When we got to Fort Bragg, though, I realized the upside of being forced outside of one’s comfort zone. At the PX, we met and signed books for members of our armed forces and their families. They were so happy to see us, so thankful that we’d come to visit them. Which was such a contrast to some civilian signings I’d done at book stores, where people treated you like you were trying to interest them in buying a steaming turd.
Also, my well-meaning friends told me when I hit that particular milestone that forty isn’t old. I tell you, forty is plenty old when I’m looking at young soldiers going to or coming from Iraq, along with their wives (and husbands!), some of whom were born the year I started college. They were probably conceived while their parents were listening to the same Culture Club and Prince jams that I was bustin’ a move to at the freshman dance. Being forced outside of your comfort zone, more often than not, makes you put life in perspective, makes you rethink your perception of discomfort. Getting lost on a North Carolina highway in a fancy rental car with crappy directions versus getting shot at in a HumVee in Fallujah. No contest.

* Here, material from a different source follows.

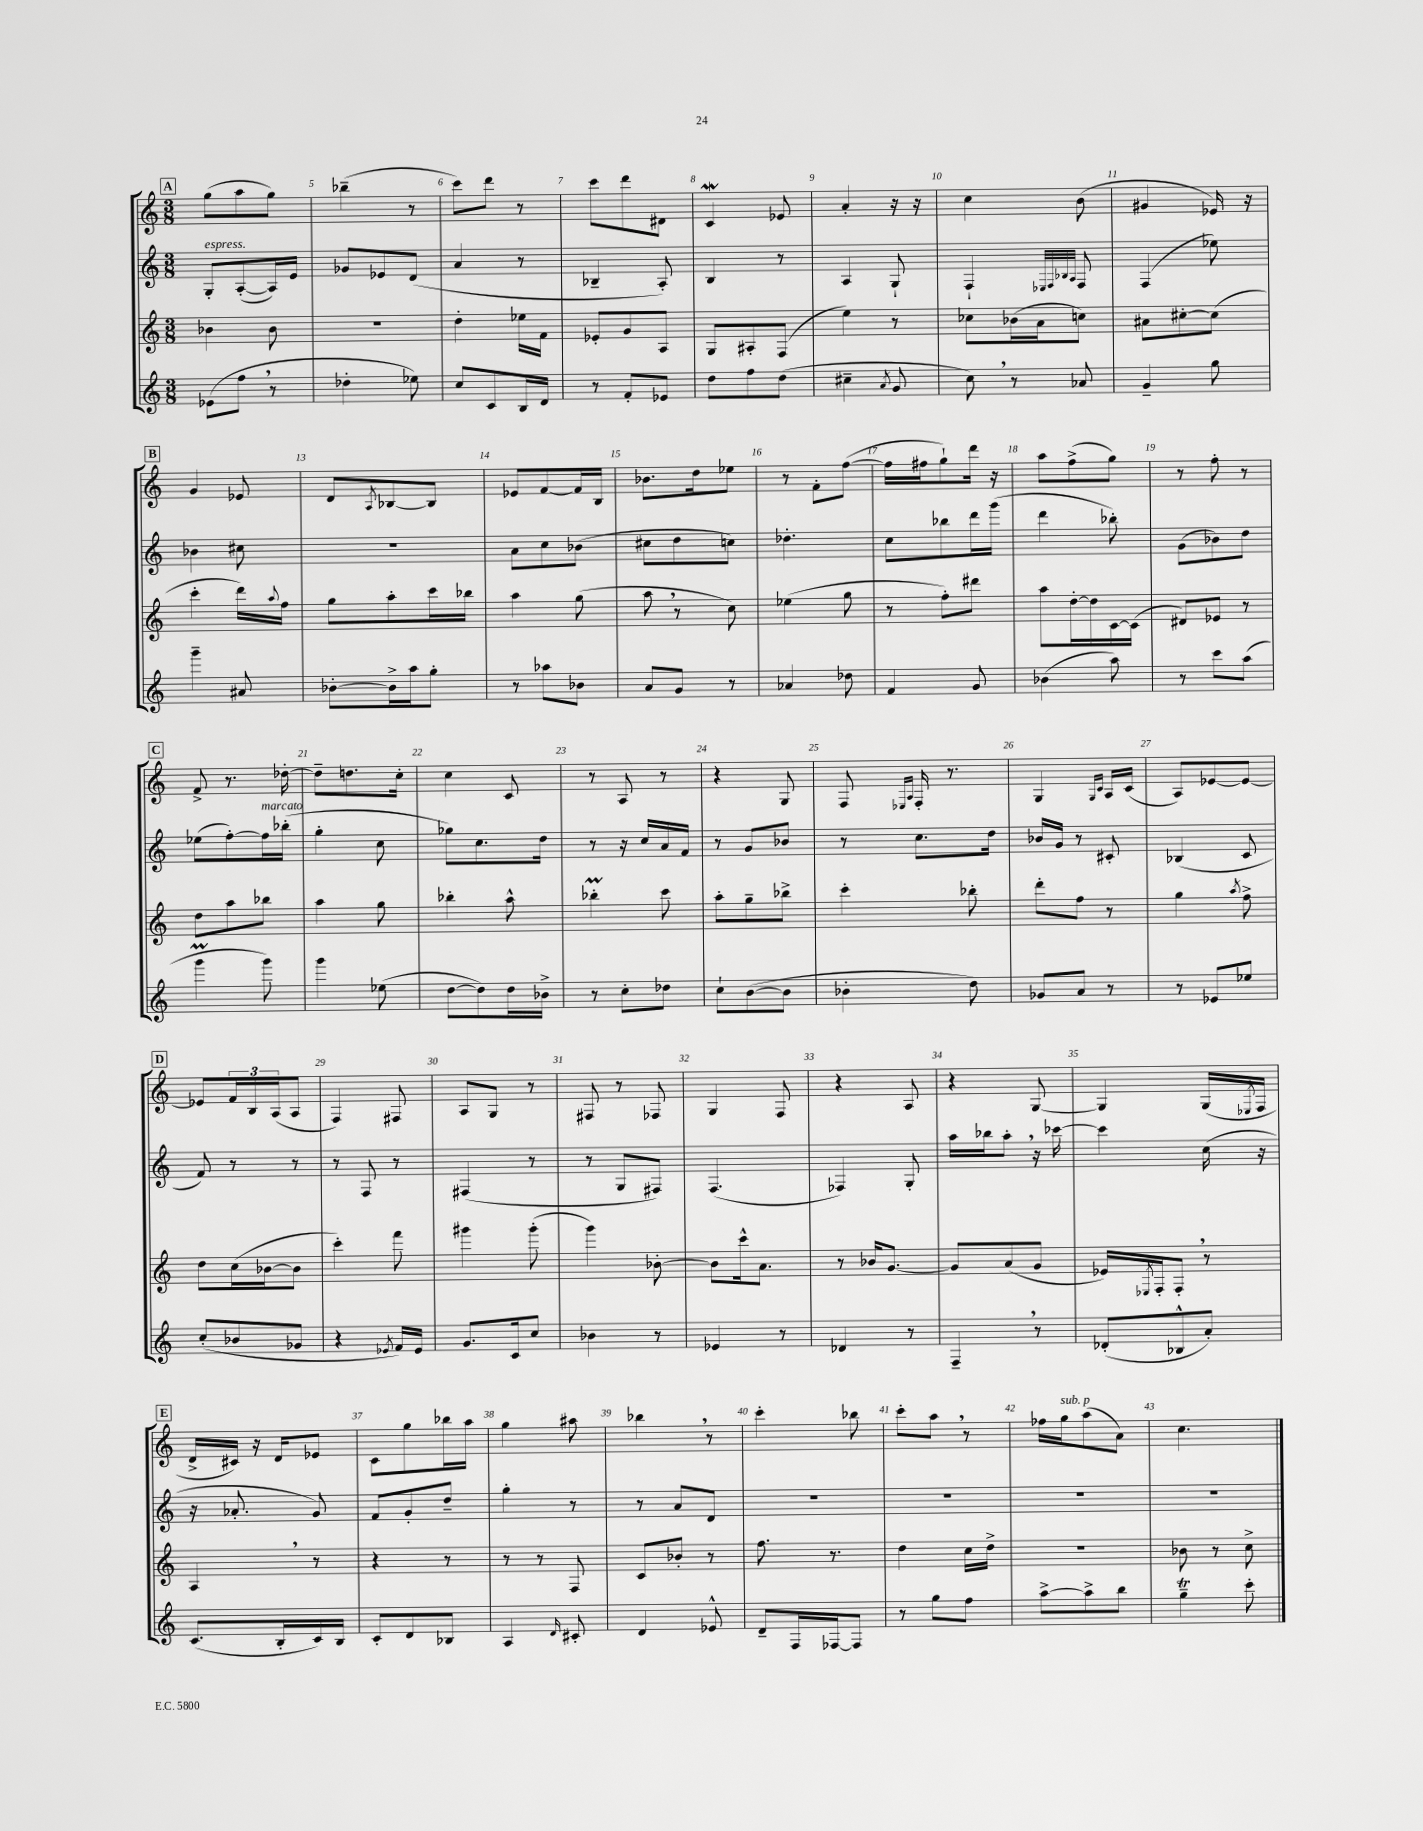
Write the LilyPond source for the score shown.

I visit five more military installations on the Femme Fantastik Tour, which starts up again in 2008. If you think Jersey’s going to disappear, that I’m not going to be pissed that Fate is moving my water dish, that I’m going to stop being anal-retentive – perish the thought. Spiky when squeezed is who I am, and I do it well. I will, though, be mindful of the ever-changing perspective that one finds in the Discomfort Zone… and try my hardest to chill.